Copy the lines from the one containing "Egy jó program szórakoztat." up to and including the one containing "Dokumentumok", reproducing them word for word.

*EXCERPTED RECORDS:*
▼

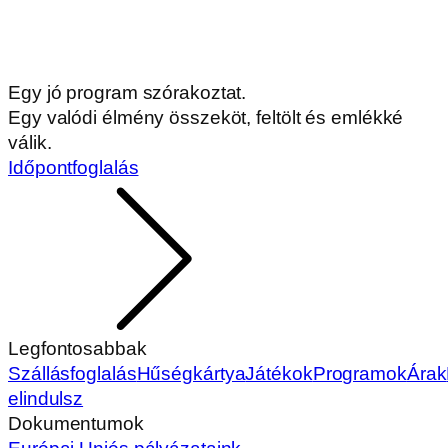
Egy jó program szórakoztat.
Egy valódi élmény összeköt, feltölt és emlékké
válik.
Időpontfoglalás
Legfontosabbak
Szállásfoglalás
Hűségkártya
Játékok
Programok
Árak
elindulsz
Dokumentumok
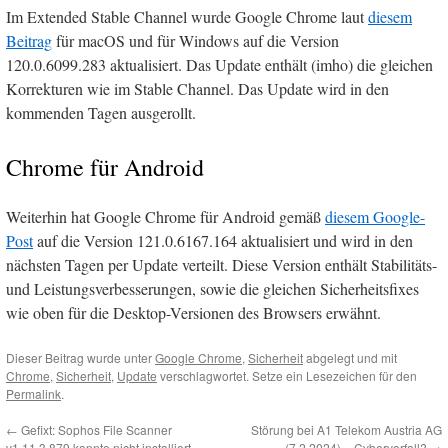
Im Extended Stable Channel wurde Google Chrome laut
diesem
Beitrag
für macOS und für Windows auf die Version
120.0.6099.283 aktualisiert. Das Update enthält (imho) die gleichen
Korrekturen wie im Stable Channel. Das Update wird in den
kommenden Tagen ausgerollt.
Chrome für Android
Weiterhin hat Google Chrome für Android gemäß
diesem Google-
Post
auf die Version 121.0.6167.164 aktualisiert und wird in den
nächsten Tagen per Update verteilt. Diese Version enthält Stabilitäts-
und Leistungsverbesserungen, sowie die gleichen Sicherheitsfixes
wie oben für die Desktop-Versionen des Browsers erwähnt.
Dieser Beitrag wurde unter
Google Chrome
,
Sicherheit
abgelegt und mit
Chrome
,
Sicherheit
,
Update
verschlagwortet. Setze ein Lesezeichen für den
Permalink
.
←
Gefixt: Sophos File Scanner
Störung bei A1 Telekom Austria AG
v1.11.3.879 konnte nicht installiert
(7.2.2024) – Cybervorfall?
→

▲
▼

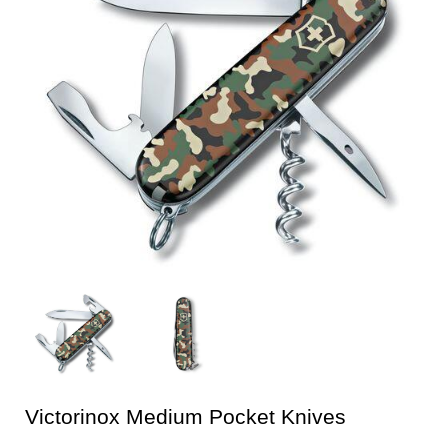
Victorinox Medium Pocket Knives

▲

*REPLY TO THE EXERCISE:*
Egy jó program szórakoztat.
Egy valódi élmény összeköt, feltölt és emlékké
válik.
Időpontfoglalás
Legfontosabbak
Szállásfoglalás
Hűségkártya
Játékok
Programok
Árak
elindulsz
Dokumentumok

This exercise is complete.